The story recommendation for this week goes to "Act One" by Nancy Kress, a novella from the March 2009 issue of Asimov's.
Late in "Act One," the narrator asks, "Is it wrong to genetically modify human beings?" This is an important question, one about which our society is currently in collective denial, apparently believing we can keep that genie in the bottle. "Act One" is set in the near future, as the technology is becoming available to genetically modify people, either by gene therapy in utero or by delivery of a gene-altering retrovirus. This technology will be developed not far in the future and it will be used, despite any laws we pass against it. "Act One" delves into some of the implications of tinkering with the blueprint for a human.
What's more, these implications are addressed in the context of an absorbing story, involving engaging and complex characters. Particularly compelling is the main protagonist, Barry Tenler, perhaps the best-drawn dwarf character I have seen in science fiction (depending on whether you think Miles Vorkosigan qualifies). He is resentful of his stature and the pain he endures daily but he soldiers on admirably; yet at the same time he is definitely a flawed human being who has made some regrettable decisions in his life -- far more interesting than the traditional plucky little person, a Hollywood stereoptype Barry himself mocks in the story.

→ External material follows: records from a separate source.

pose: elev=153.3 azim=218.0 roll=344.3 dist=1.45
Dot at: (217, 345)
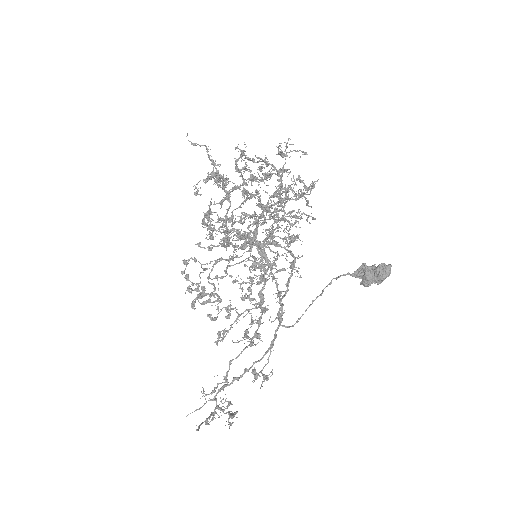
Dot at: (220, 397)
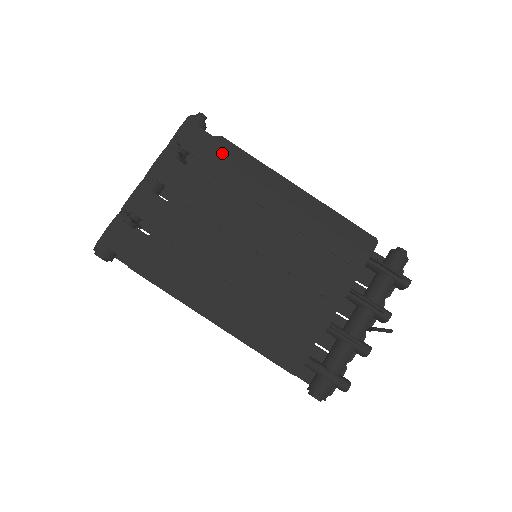
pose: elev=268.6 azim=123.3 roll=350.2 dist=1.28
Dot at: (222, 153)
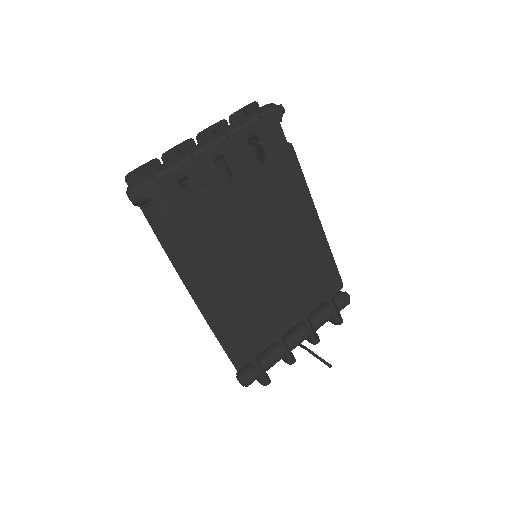
Dot at: (285, 161)
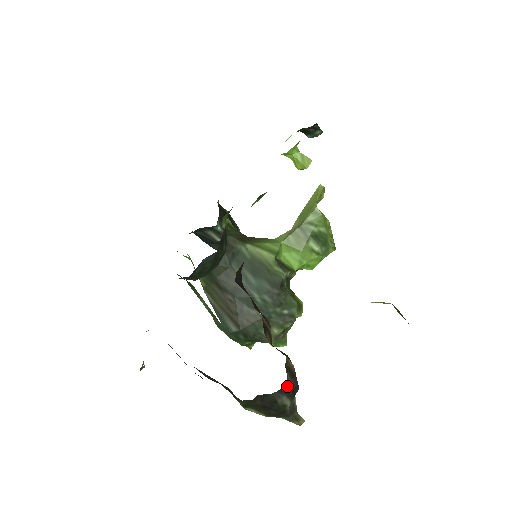
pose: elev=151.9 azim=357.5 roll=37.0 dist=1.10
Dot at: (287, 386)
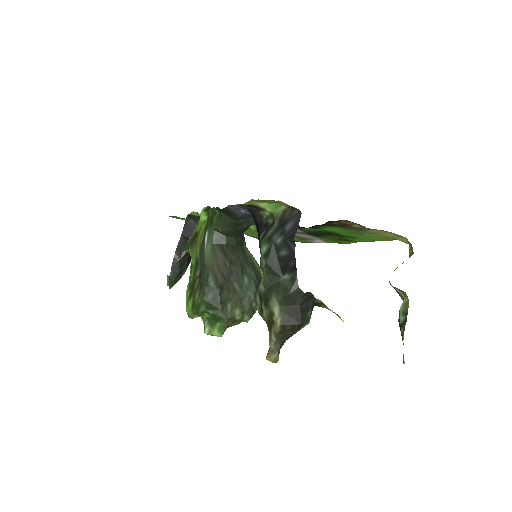
Dot at: occluded
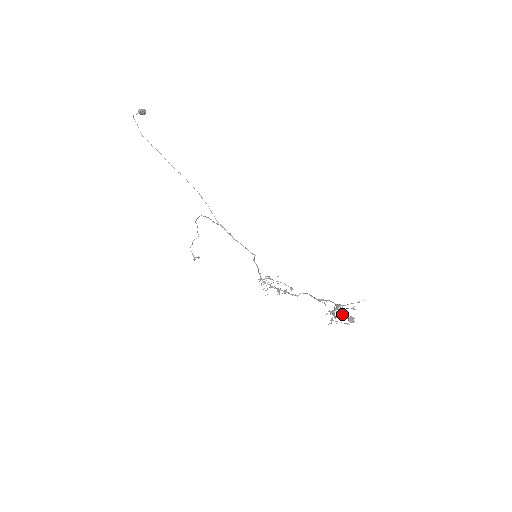
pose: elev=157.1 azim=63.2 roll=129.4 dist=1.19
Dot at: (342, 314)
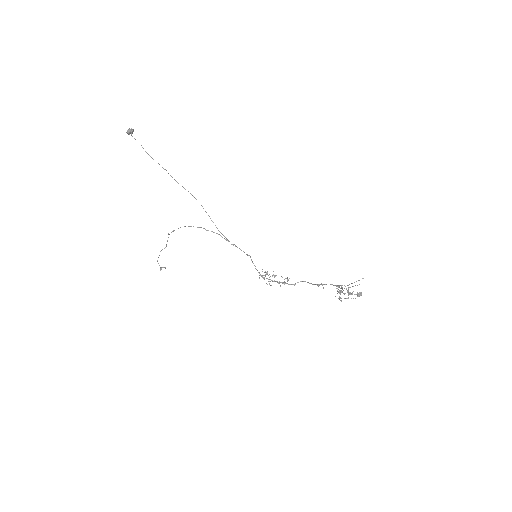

As "Act One" begins, Barry is the manager of a beautiful actress whose career is in a tailspin. To prepare her for a role in a film about children who have been genetically altered for increased empathy, they visit a covert group bent on modifyinging mankind for greater compassion, a group prepared to act as ruthlessly as necessary to achieve this end. Is this justifiable? Nancy Kress gives no pat answers, but she asks the question in a fascinating way.